▶ [REQUIRED WORK] The result should be an exact copy of the entries that follow, with no pictures included.

▶ [DATA FOR THE TASK]
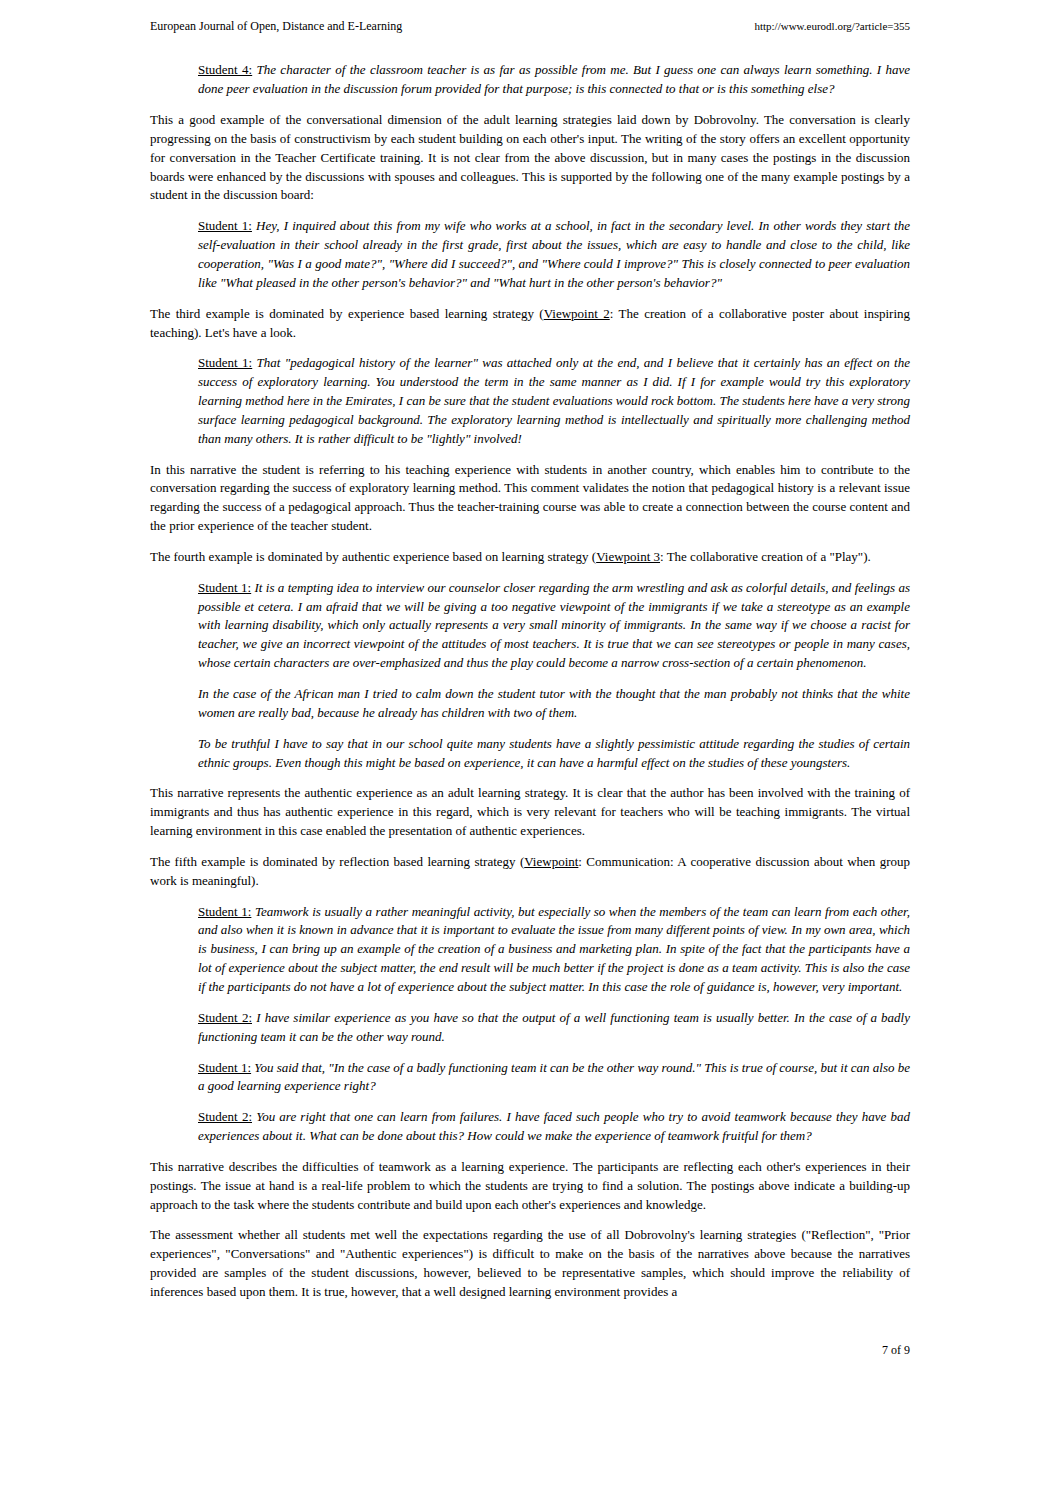European Journal of Open, Distance and E-Learning http://www.eurodl.org/?article=355
Student 4: The character of the classroom teacher is as far as possible from me. But I guess one can always learn something. I have done peer evaluation in the discussion forum provided for that purpose; is this connected to that or is this something else?
This a good example of the conversational dimension of the adult learning strategies laid down by Dobrovolny. The conversation is clearly progressing on the basis of constructivism by each student building on each other's input. The writing of the story offers an excellent opportunity for conversation in the Teacher Certificate training. It is not clear from the above discussion, but in many cases the postings in the discussion boards were enhanced by the discussions with spouses and colleagues. This is supported by the following one of the many example postings by a student in the discussion board:
Student 1: Hey, I inquired about this from my wife who works at a school, in fact in the secondary level. In other words they start the self-evaluation in their school already in the first grade, first about the issues, which are easy to handle and close to the child, like cooperation, "Was I a good mate?", "Where did I succeed?", and "Where could I improve?" This is closely connected to peer evaluation like "What pleased in the other person's behavior?" and "What hurt in the other person's behavior?"
The third example is dominated by experience based learning strategy (Viewpoint 2: The creation of a collaborative poster about inspiring teaching). Let's have a look.
Student 1: That "pedagogical history of the learner" was attached only at the end, and I believe that it certainly has an effect on the success of exploratory learning. You understood the term in the same manner as I did. If I for example would try this exploratory learning method here in the Emirates, I can be sure that the student evaluations would rock bottom. The students here have a very strong surface learning pedagogical background. The exploratory learning method is intellectually and spiritually more challenging method than many others. It is rather difficult to be "lightly" involved!
In this narrative the student is referring to his teaching experience with students in another country, which enables him to contribute to the conversation regarding the success of exploratory learning method. This comment validates the notion that pedagogical history is a relevant issue regarding the success of a pedagogical approach. Thus the teacher-training course was able to create a connection between the course content and the prior experience of the teacher student.
The fourth example is dominated by authentic experience based on learning strategy (Viewpoint 3: The collaborative creation of a "Play").
Student 1: It is a tempting idea to interview our counselor closer regarding the arm wrestling and ask as colorful details, and feelings as possible et cetera. I am afraid that we will be giving a too negative viewpoint of the immigrants if we take a stereotype as an example with learning disability, which only actually represents a very small minority of immigrants. In the same way if we choose a racist for teacher, we give an incorrect viewpoint of the attitudes of most teachers. It is true that we can see stereotypes or people in many cases, whose certain characters are over-emphasized and thus the play could become a narrow cross-section of a certain phenomenon.
In the case of the African man I tried to calm down the student tutor with the thought that the man probably not thinks that the white women are really bad, because he already has children with two of them.
To be truthful I have to say that in our school quite many students have a slightly pessimistic attitude regarding the studies of certain ethnic groups. Even though this might be based on experience, it can have a harmful effect on the studies of these youngsters.
This narrative represents the authentic experience as an adult learning strategy. It is clear that the author has been involved with the training of immigrants and thus has authentic experience in this regard, which is very relevant for teachers who will be teaching immigrants. The virtual learning environment in this case enabled the presentation of authentic experiences.
The fifth example is dominated by reflection based learning strategy (Viewpoint: Communication: A cooperative discussion about when group work is meaningful).
Student 1: Teamwork is usually a rather meaningful activity, but especially so when the members of the team can learn from each other, and also when it is known in advance that it is important to evaluate the issue from many different points of view. In my own area, which is business, I can bring up an example of the creation of a business and marketing plan. In spite of the fact that the participants have a lot of experience about the subject matter, the end result will be much better if the project is done as a team activity. This is also the case if the participants do not have a lot of experience about the subject matter. In this case the role of guidance is, however, very important.
Student 2: I have similar experience as you have so that the output of a well functioning team is usually better. In the case of a badly functioning team it can be the other way round.
Student 1: You said that, "In the case of a badly functioning team it can be the other way round." This is true of course, but it can also be a good learning experience right?
Student 2: You are right that one can learn from failures. I have faced such people who try to avoid teamwork because they have bad experiences about it. What can be done about this? How could we make the experience of teamwork fruitful for them?
This narrative describes the difficulties of teamwork as a learning experience. The participants are reflecting each other's experiences in their postings. The issue at hand is a real-life problem to which the students are trying to find a solution. The postings above indicate a building-up approach to the task where the students contribute and build upon each other's experiences and knowledge.
The assessment whether all students met well the expectations regarding the use of all Dobrovolny's learning strategies ("Reflection", "Prior experiences", "Conversations" and "Authentic experiences") is difficult to make on the basis of the narratives above because the narratives provided are samples of the student discussions, however, believed to be representative samples, which should improve the reliability of inferences based upon them. It is true, however, that a well designed learning environment provides a
7 of 9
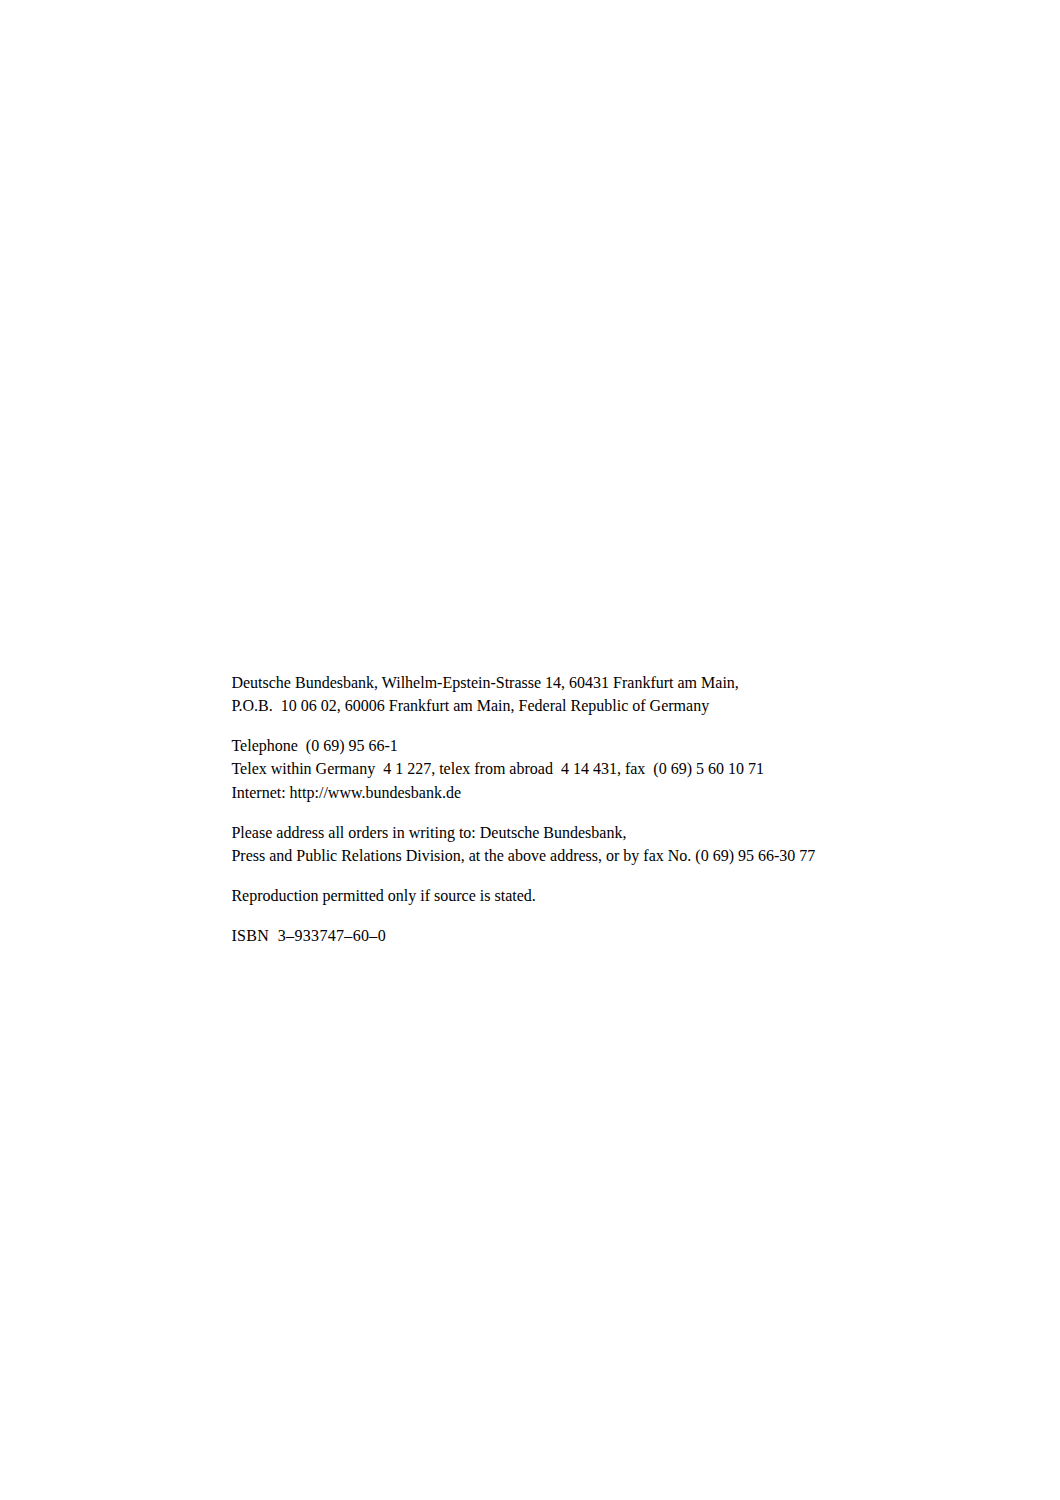Deutsche Bundesbank, Wilhelm-Epstein-Strasse 14, 60431 Frankfurt am Main,
P.O.B. 10 06 02, 60006 Frankfurt am Main, Federal Republic of Germany
Telephone (0 69) 95 66-1
Telex within Germany 4 1 227, telex from abroad 4 14 431, fax (0 69) 5 60 10 71
Internet: http://www.bundesbank.de
Please address all orders in writing to: Deutsche Bundesbank,
Press and Public Relations Division, at the above address, or by fax No. (0 69) 95 66-30 77
Reproduction permitted only if source is stated.
ISBN 3–933747–60–0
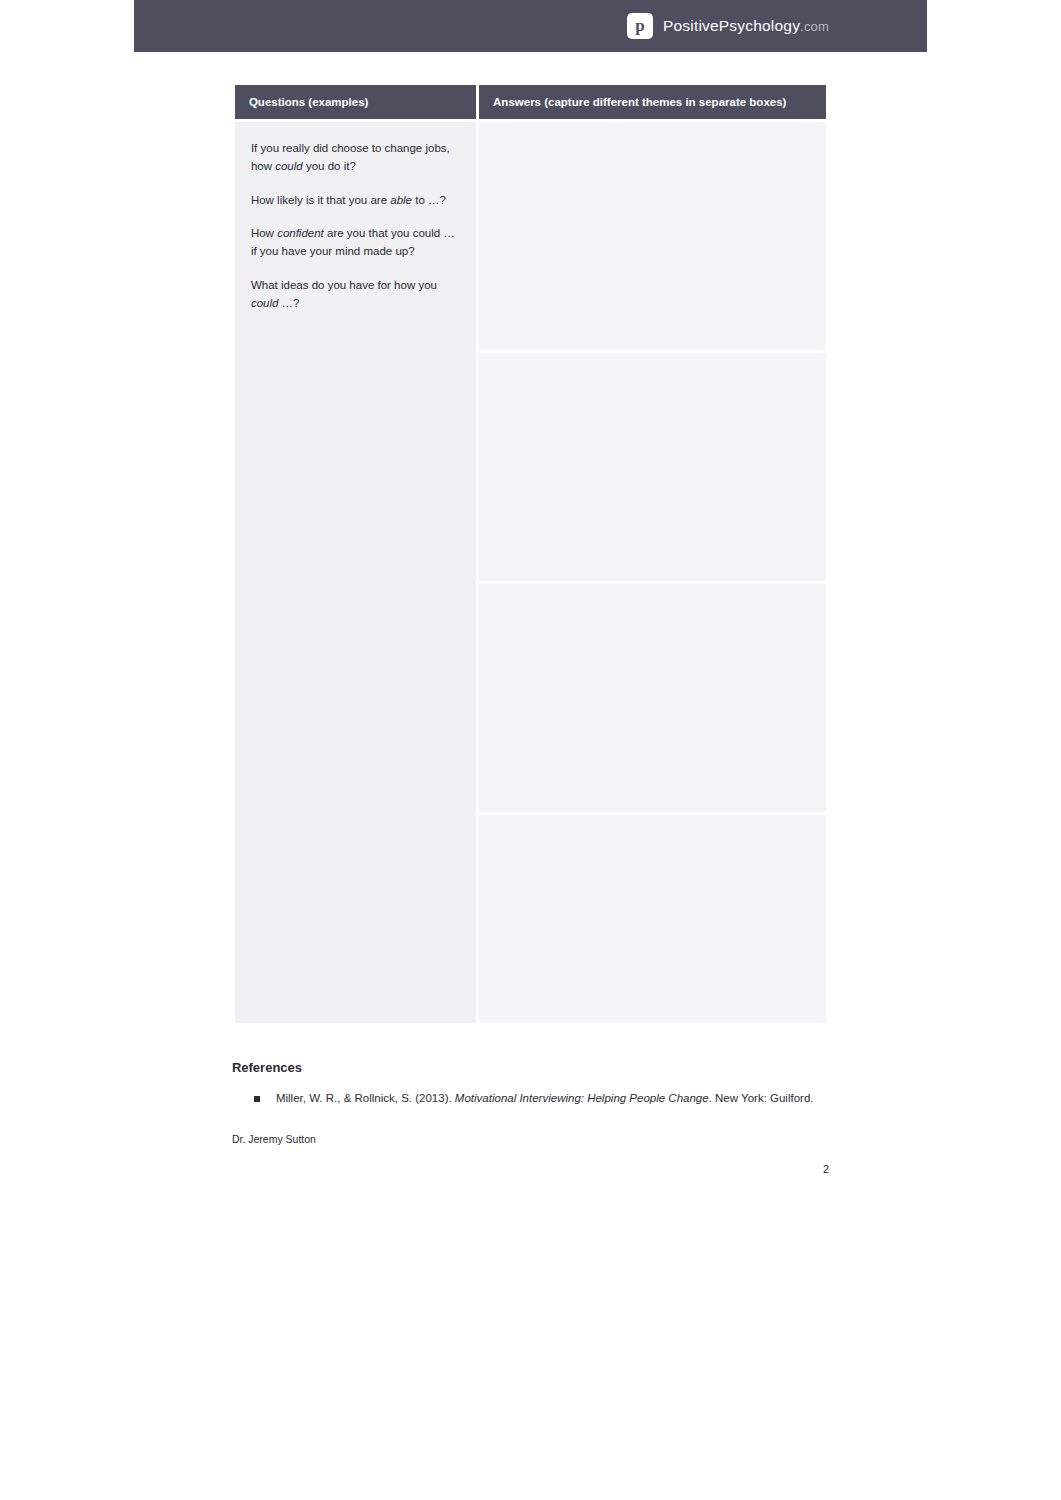p
PositivePsychology.com
| Questions (examples) | Answers (capture different themes in separate boxes) |
| --- | --- |
| If you really did choose to change jobs, how could you do it? How likely is it that you are able to …? How confident are you that you could … if you have your mind made up? What ideas do you have for how you could …? | |
References
Miller, W. R., & Rollnick, S. (2013). Motivational Interviewing: Helping People Change. New York: Guilford.
Dr. Jeremy Sutton
2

▶ [RESPONSE BOX]
European Journal of Open, Distance and E-Learning http://www.eurodl.org/?article=355
Student 4: The character of the classroom teacher is as far as possible from me. But I guess one can always learn something. I have done peer evaluation in the discussion forum provided for that purpose; is this connected to that or is this something else?
This a good example of the conversational dimension of the adult learning strategies laid down by Dobrovolny. The conversation is clearly progressing on the basis of constructivism by each student building on each other's input. The writing of the story offers an excellent opportunity for conversation in the Teacher Certificate training. It is not clear from the above discussion, but in many cases the postings in the discussion boards were enhanced by the discussions with spouses and colleagues. This is supported by the following one of the many example postings by a student in the discussion board:
Student 1: Hey, I inquired about this from my wife who works at a school, in fact in the secondary level. In other words they start the self-evaluation in their school already in the first grade, first about the issues, which are easy to handle and close to the child, like cooperation, "Was I a good mate?", "Where did I succeed?", and "Where could I improve?" This is closely connected to peer evaluation like "What pleased in the other person's behavior?" and "What hurt in the other person's behavior?"
The third example is dominated by experience based learning strategy (Viewpoint 2: The creation of a collaborative poster about inspiring teaching). Let's have a look.
Student 1: That "pedagogical history of the learner" was attached only at the end, and I believe that it certainly has an effect on the success of exploratory learning. You understood the term in the same manner as I did. If I for example would try this exploratory learning method here in the Emirates, I can be sure that the student evaluations would rock bottom. The students here have a very strong surface learning pedagogical background. The exploratory learning method is intellectually and spiritually more challenging method than many others. It is rather difficult to be "lightly" involved!
In this narrative the student is referring to his teaching experience with students in another country, which enables him to contribute to the conversation regarding the success of exploratory learning method. This comment validates the notion that pedagogical history is a relevant issue regarding the success of a pedagogical approach. Thus the teacher-training course was able to create a connection between the course content and the prior experience of the teacher student.
The fourth example is dominated by authentic experience based on learning strategy (Viewpoint 3: The collaborative creation of a "Play").
Student 1: It is a tempting idea to interview our counselor closer regarding the arm wrestling and ask as colorful details, and feelings as possible et cetera. I am afraid that we will be giving a too negative viewpoint of the immigrants if we take a stereotype as an example with learning disability, which only actually represents a very small minority of immigrants. In the same way if we choose a racist for teacher, we give an incorrect viewpoint of the attitudes of most teachers. It is true that we can see stereotypes or people in many cases, whose certain characters are over-emphasized and thus the play could become a narrow cross-section of a certain phenomenon.
In the case of the African man I tried to calm down the student tutor with the thought that the man probably not thinks that the white women are really bad, because he already has children with two of them.
To be truthful I have to say that in our school quite many students have a slightly pessimistic attitude regarding the studies of certain ethnic groups. Even though this might be based on experience, it can have a harmful effect on the studies of these youngsters.
This narrative represents the authentic experience as an adult learning strategy. It is clear that the author has been involved with the training of immigrants and thus has authentic experience in this regard, which is very relevant for teachers who will be teaching immigrants. The virtual learning environment in this case enabled the presentation of authentic experiences.
The fifth example is dominated by reflection based learning strategy (Viewpoint: Communication: A cooperative discussion about when group work is meaningful).
Student 1: Teamwork is usually a rather meaningful activity, but especially so when the members of the team can learn from each other, and also when it is known in advance that it is important to evaluate the issue from many different points of view. In my own area, which is business, I can bring up an example of the creation of a business and marketing plan. In spite of the fact that the participants have a lot of experience about the subject matter, the end result will be much better if the project is done as a team activity. This is also the case if the participants do not have a lot of experience about the subject matter. In this case the role of guidance is, however, very important.
Student 2: I have similar experience as you have so that the output of a well functioning team is usually better. In the case of a badly functioning team it can be the other way round.
Student 1: You said that, "In the case of a badly functioning team it can be the other way round." This is true of course, but it can also be a good learning experience right?
Student 2: You are right that one can learn from failures. I have faced such people who try to avoid teamwork because they have bad experiences about it. What can be done about this? How could we make the experience of teamwork fruitful for them?
This narrative describes the difficulties of teamwork as a learning experience. The participants are reflecting each other's experiences in their postings. The issue at hand is a real-life problem to which the students are trying to find a solution. The postings above indicate a building-up approach to the task where the students contribute and build upon each other's experiences and knowledge.
The assessment whether all students met well the expectations regarding the use of all Dobrovolny's learning strategies ("Reflection", "Prior experiences", "Conversations" and "Authentic experiences") is difficult to make on the basis of the narratives above because the narratives provided are samples of the student discussions, however, believed to be representative samples, which should improve the reliability of inferences based upon them. It is true, however, that a well designed learning environment provides a
7 of 9
Deutsche Bundesbank, Wilhelm-Epstein-Strasse 14, 60431 Frankfurt am Main,
P.O.B. 10 06 02, 60006 Frankfurt am Main, Federal Republic of Germany
Telephone (0 69) 95 66-1
Telex within Germany 4 1 227, telex from abroad 4 14 431, fax (0 69) 5 60 10 71
Internet: http://www.bundesbank.de
Please address all orders in writing to: Deutsche Bundesbank,
Press and Public Relations Division, at the above address, or by fax No. (0 69) 95 66-30 77
Reproduction permitted only if source is stated.
ISBN 3–933747–60–0
p
PositivePsychology.com
| Questions (examples) | Answers (capture different themes in separate boxes) |
| --- | --- |
| If you really did choose to change jobs, how could you do it? How likely is it that you are able to …? How confident are you that you could … if you have your mind made up? What ideas do you have for how you could …? | |
References
Miller, W. R., & Rollnick, S. (2013). Motivational Interviewing: Helping People Change. New York: Guilford.
Dr. Jeremy Sutton
2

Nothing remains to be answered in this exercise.